> What to do:
1) Use the piece on the 1990 Melbourne synagogue attacks to answer these:
(a) In what year was the Brisbane Synagogue burned?
(b) Which synagogue was daubed with anti-Jewish slogans in February 1990?
(c) On which day of Passover did the second attack on the Kew Synagogue take place?
2) Write the next part of the piece on the 1990 Melbourne synagogue attacks, picking up after its last sentence.

Quoted passage: Begin

Series of arson attacks on Australian synagogues in 1990

The 1990 Melbourne synagogue attacks was a series of five arson attacks targeting the Australian Jewish community in Melbourne. Between March and April 1990, synagogues were targeted in a series of firebombing incidents. Other vandalism incidents targeting local synagogues followed later that year.

== Background ==

In the 1970s and 1980s, the Jewish community in Australia experienced various attacks on community institutions and centres including a series of letterbombs targeting Jewish community leaders in the 1970s,, the 1976 burning of the Brisbane Synagogue, the 1982 bombing of a Jewish centre in Bondi, among other attacks. Shortly before the 1990 wave of synagogue attacks, in November 1989, three synagogues in Melbourne were vandalised with various antisemitic slogans and slurs. Other attacks on synagogues across the Jewish diaspora were known to have taken place in the preceding years. And other incidents targeting synagogues in other Australian cities took place in the early months of 1990, including in Sydney, Newcastle, Perth, Brisbane, and Adelaide.

Incidents in Melbourne immediately preceding the attack include the Adass Israel Synagogue being daubed with anti-Jewish slogans in February 1990. Synagogue officials were joined by non-Jewish neighbours to clean and repaint the walls. And in January 1990, one young man had been fined for a recent daubing of a Melbourne synagogue.

== Overview of attacks ==
The main attacks targeted the Kew Synagogue, Caulfield Synagogue, and Mizrachi Synagogue, taking place in March and April 1990.

The Kew Synagogue in Melbourne, founded in 1949, was targeted in two arson attacks. The first attack occurred on 22 March between midnight and 8:30AM, and involved a brick smashing a window in the synagogue hall and four petrol bombs thrown inside, damaging the interior of the building. The second attack on the Kew Synagogue took place on 11 April on the second day of Passover. A window in the synagogue was broken and a petrol bomb was thrown in, damaging the interior of the building. The police reported that no message accompanied the March and April attacks.

Quoted passage: End
Data provided: Begin

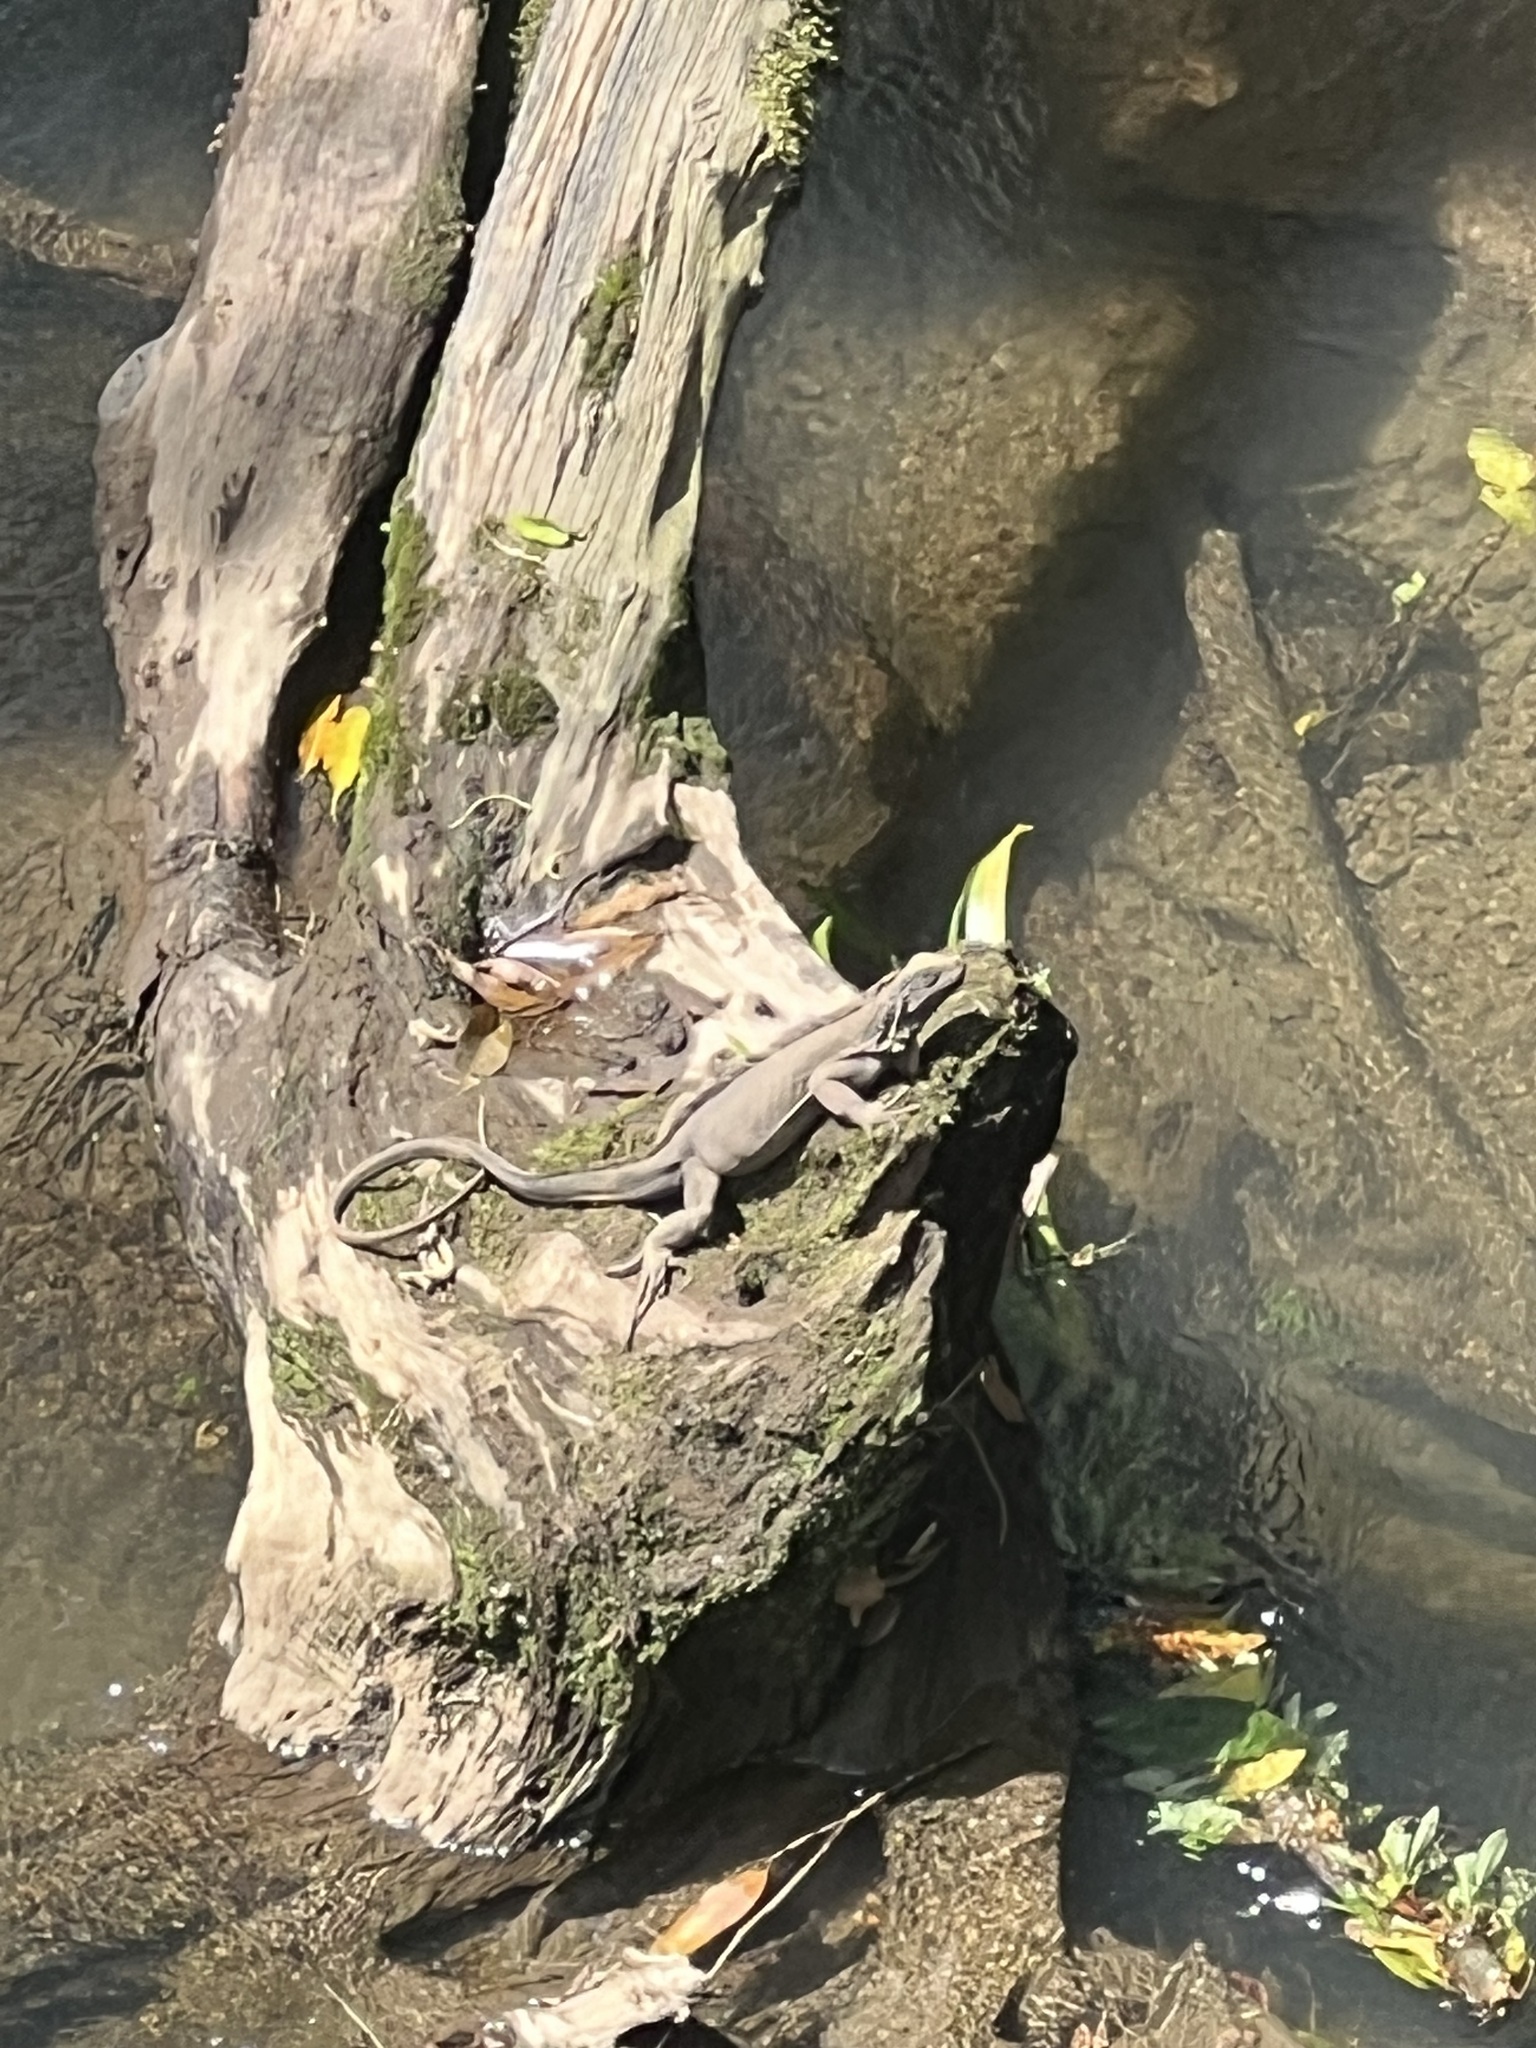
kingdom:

Data provided: End

> Answers for this exercise:
1)
(a) 1976
(b) The Adass Israel Synagogue
(c) The second day of Passover (11 April)

2)
The Caulfield Synagogue, founded in 1943, was also targeted in two attacks, both taking place in April 1990. The first incident took place on Friday, 20 April, at 3AM, and involved the use of a petrol bomb that damaged the exterior of the building. A second attempt to firebomb Caulfield Synagogue was made on the following night.

The Mizrachi Synagogue, founded in 1943, was also targeted on the same night as the second Caulfield Synagogue attack, but the attackers were frightened off by the synagogue caretaker.

Other acts of vandalism and property damage against synagogues in Melbourne continued in the months that followed.

== Response ==
Initial reports noted that Victoria Police were investigating the attacks. Jewish community members in Victoria increased security patrols of synagogues and Jewish community leaders noted the absence of condemnations by Church leaders. Jewish community leadership in Victoria called upon the state government to respond to the recent wave of anti-Jewish incidents, including the synagogue attacks.

The attacks also led to a response from Prime Minister Hawke who stated he would pursue new legislation to combat antisemitism.

In late 1990, synagogues in other states increased security measures fearing a rising tide of anti-Jewish incidents.